Monday’s decision can be read two different ways. First, it might indicate that the conservative bloc has little appetite to take aim at Obergefell. Justices Samuel Alito and Clarence Thomas recently expressed their disdain for that decision, suggesting that it should be circumscribed or overturned. Notably, though, no other conservative joined their call to arms. These justices are clearly interested in authorizing discrimination against LGBTQ people in the name of religious liberty. For instance, they may soon compel Philadelphia to fund a foster care agency that won’t work with same-sex couples. But even if the conservative justices grant businesses and government contractors a constitutional right to discriminate against gay people, they might not bring back overt restrictions on same-sex couples’ right to marry and raise children.


Why not? In part, it’s difficult to unscramble the eggs: There are now hundreds of thousands of married same-sex couples in the United States, many of whom have children together. If the Supreme Court reversed Obergefell and Pavan, it could allow states to nullify these marriages and even revoke couples’ parentage over their children. At least some of the conservative justices surely understand that this devastating blow to American families would be a publicity nightmare for the court. Moreover, respect for precedent requires the court to respect “reliance interests”—that is, Americans’ reliance on the rights guaranteed to them by the judiciary. A decision that has created strong reliance interests should not be overturned lightly. And as Justice Neil Gorsuch wrote in April, reversing a precedent that allows Americans to marry would produce the kind of “social disruption” that the court traditionally seeks to avoid.

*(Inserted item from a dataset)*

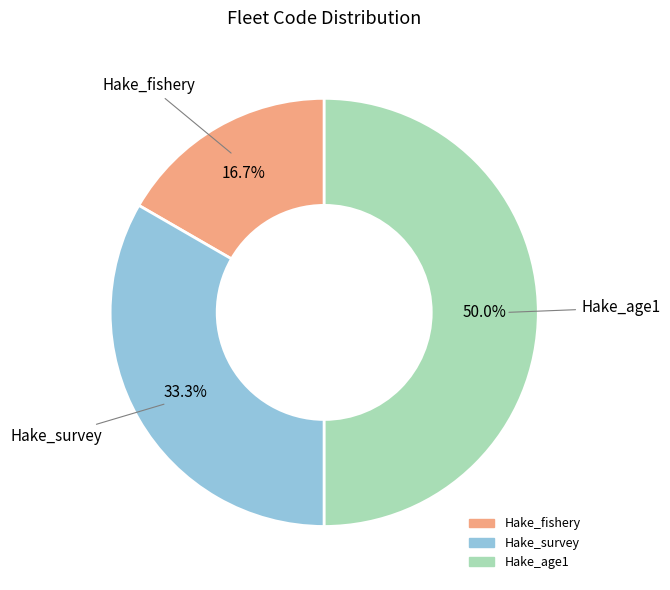

How many slices are in this pie chart?

3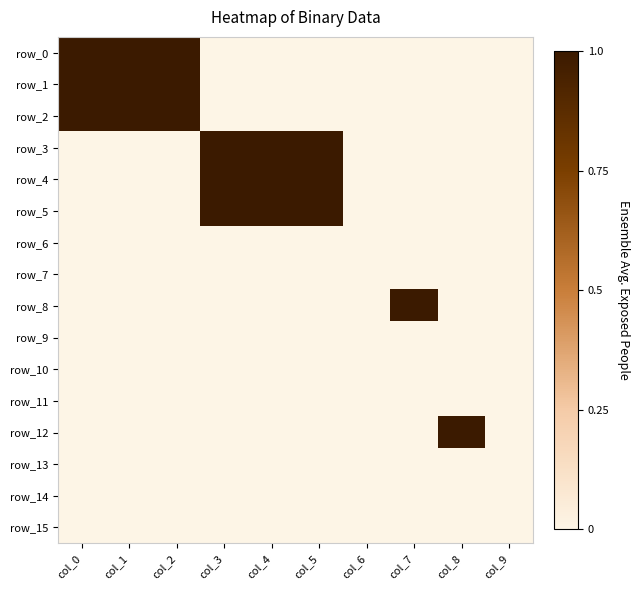

At which category is the sum across all series the highest?

col_0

Or perhaps Box v. Henderson was simply the wrong vehicle. There is a second reason the Supreme Court might have rejected the case. As a rule, SCOTUS decides questions of federal law, not state law. Indiana courts have already held that, under state law, same-sex spouses “who knowingly and voluntarily consent to artificial insemination are the legal parents of the resulting child.” The attorney general insisted that Indiana only recognizes “biological parentage,” but his position appears to be a misrepresentation of the law. There is a possibility that the Supreme Court did not want to get bogged down in a dispute over state law and turned away the case because it did not cleanly present a constitutional question.


In truth, we do not yet know what this Supreme Court is capable of. That uncertainty makes it difficult to draw any firm conclusions from Monday’s order. Other conservative politicians will continue to test the waters by asking SCOTUS to restore state discrimination against same-sex couples. Just as Republicans have tested the limits of Roe v. Wade over the years by passing ever more stringent restrictions on abortion, they may test the limits of Obergefell by eroding the legal benefits provided to gay people. The court’s silence on marriage equality is not conclusive evidence that same-sex couples’ rights are safe. A future case—one that lacks a messy question of state law and requests a less blatantly inhumane outcome—could still command the court’s attention.

Whatever the court’s reasoning, Monday’s decision will come as a relief for same-sex parents in Indiana, who have lived in limbo for years. Two of the plaintiffs carried around copies of their child’s birth certificate because of this legal precariousness. William Groth, an Indiana lawyer who represented the couples, told me on Monday that he and his clients “are thrilled that justice has at long last been served for them, their children, and for all married same-sex couples who conceive and give birth during their marriage.” He noted that “the promises of full equality made by the court to gay and lesbian citizens in Obergefell are a big step closer to being fully kept today.”